Liliana Tavares: Eu sou psicóloga e sempre trabalhei com pessoas com deficiência e também dava aulas. Além disso, também tinha uma vivência na cultura, paralela ao trabalho. Quando eu conheci a audiodescrição eu pensei “é isso que eu quero fazer da vida” porque as pessoas com deficiência precisam ocupar os espaços públicos. Então essa foi a ideia de levar as pessoas cegas para o cinema, inicialmente, e depois a gente estendeu para as pessoas surdas também. Esse desejo de que todo mundo pudesse participar dos espaços públicos juntos, então o VerOuvindo vem com essa missão de tirar as pessoas das instituições, das suas casas e levar pra rua, pra um espaço de inclusão onde elas podem interagir com outras pessoas com ou sem deficiência. 

BdF: Como o acesso à cultura pode contribuir no combate ao preconceito e ao isolamento das pessoas com deficiência?
Liliana: Na exibição de Vitória de Santo Antão tinha uma senhora que disse que a família dela não entendeu porque ela iria ao cinema. Foi a primeira vez que ela foi ao cinema com audiodescrição e ela questionou a família se eles queriam que ela ficasse em casa, presa. Então isso muda, dá autonomia, dá empoderamento, porque a pessoa vai poder estar em um mesmo espaço que as outras, sentir a mesma coisa que as outras pessoas estão sentindo, discutir sobre os assuntos levantados. É cidadania, é sensação de pertencimento e de que ela pode estar em todos os lugares que ela quiser, porque ela vai ser acolhida e ter acessibilidade, porque esse é o sentido real dela, que é a gente da sociedade ser responsável para tornar os ambientes acessíveis e para tornar a sociedade mais acessível, porque nós somos diferentes e essas diferenças precisam conviver. Quando uma pessoa que enxerga tem uma pessoa cega do lado, isso muda o ponto de vista dela porque ela entende que cinema é pra todo mundo, não é só pra quem vê. Quem não vê ouve, sente, a gente é multisensorial. 
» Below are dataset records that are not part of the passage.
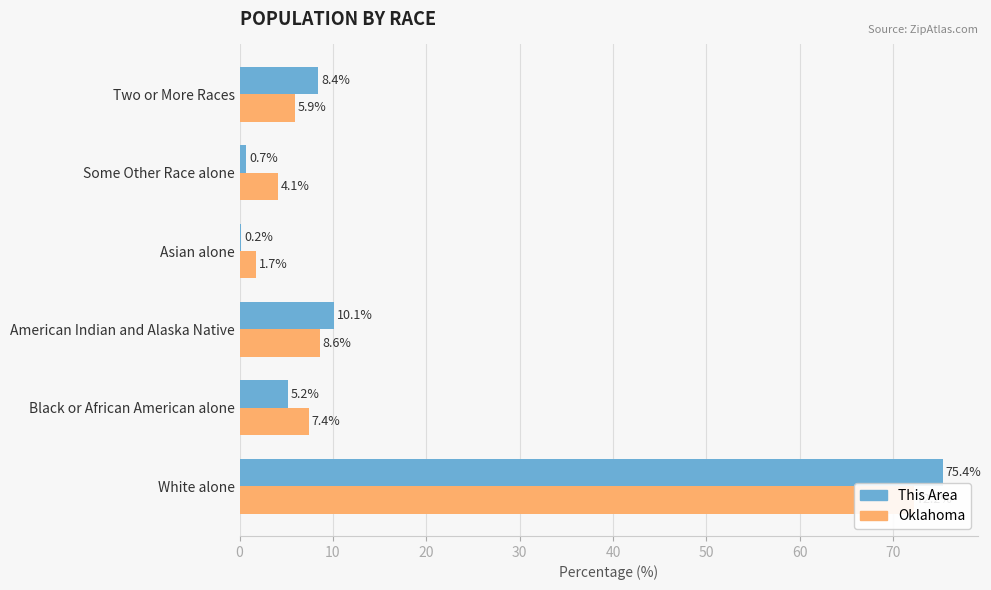

How many data points in This Area are less than 8?

3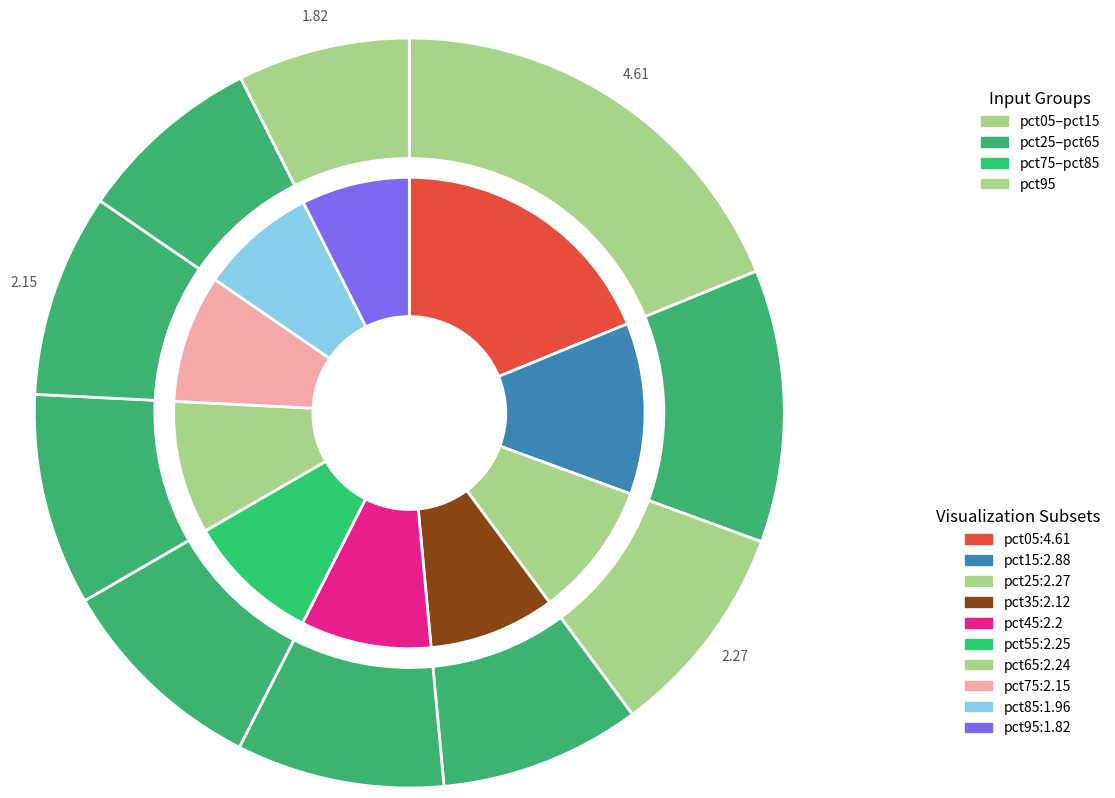

Between pct35 and pct95, which is larger?

pct35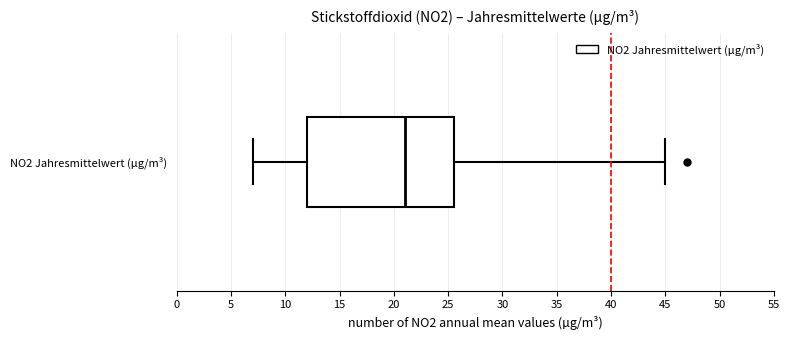

Transcribe this box plot: give where the median line is, the range the box spans, and where the two whiskers end, as read against the x-axis. The values are not printed on the chart, so give them approximately, as read against the axis.

median 21.0, box 12.0 to 25.5, whiskers 7.0 to 45.0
BdF: Nessa edição o Festival tem um espaço de debate com o Mercosul e o Ministério da Cidadania. Como esses espaços podem tornar o acesso à cultura e outras áreas como a educação e o emprego mais acessíveis?
Liliana: Ano passado, o VerOuvindo recebeu um prêmio da Reunión Especializada de Autoridades Cinematográficas y Audiovisuales del Mercosur. O Festival foi reconhecido como uma potência e aí por isso eles vem participar do festival, com a participação da secretaria do Audiovisual, para falar dessas perspectivas. Por exemplo, na equipe, todos os filmes precisam ser revisados para as pessoas com deficiência, tanto surdas, quanto cegas, então a gente tem um grupo de pessoas que começaram a trabalhar nessa área, a aprender sobre essa área a partir do VerOuvindo. São pessoas que se formaram, fizeram cursos para pensar o cinema e trabalhar com a linguagem cinematográfica. 
BdF: O ProAcess, que vai ser testado no festival, reúne os recursos de acessibilidade, legendas descritivas e Libras. Ele tem potencial para ser popularizado?
Liliana: O ProAcess é uma empresa, a única do Brasil que conseguiu fazer esse aparelho atendendo às exigências da Ancine, que exige que a acessibilidade seja exibida individualmente no cinema e eles vão fazer esse teste aqui com o filme Autofalo, que é uma estreia, e que foi objeto do estudo do meu doutorado em audiodescrição no cinema, então é algo que me envolveu. E aí vai ter esse teste, com uma forma diferente de fazer audiodescrição e que trabalhamos desde a produção com a equipe criativa do filme, porque a acreditamos que não é apenas uma acessibilidade assistiva, mas é uma forma de arte também. Então vai ter esse teste e nós vamos também ouvir a opinião dos surdos e cegos sobre a ferramenta. 

BdF: Nesse ano, também tem programação nas cidades de Vitória de Santo Antão e Jaboatão dos Guararapes. O VerOuvindo pode crescer mais nas próximas edições?
Liliana: A expansão só depende do Funcultura (Fundo de apoio a projetos de cultura de Pernambuco). Ano passado tentamos ir para Petrolina e Caruaru, mas as pessoas da seleção achavam que não daria pra subir esse nível, mesmo pleiteando fazer essa descentralização pelo estado. Queríamos queria fazer na Zona da Mata, Agreste e Sertão, uma sessão em cada. Aí pra não ficarmos recalcados nesse desejo nós conseguimos vir para essas duas cidades que são mais próximas e que deu pra inserir no orçamento. Mas o desejo não falta e só depende do patrocinador aceitar a proposta.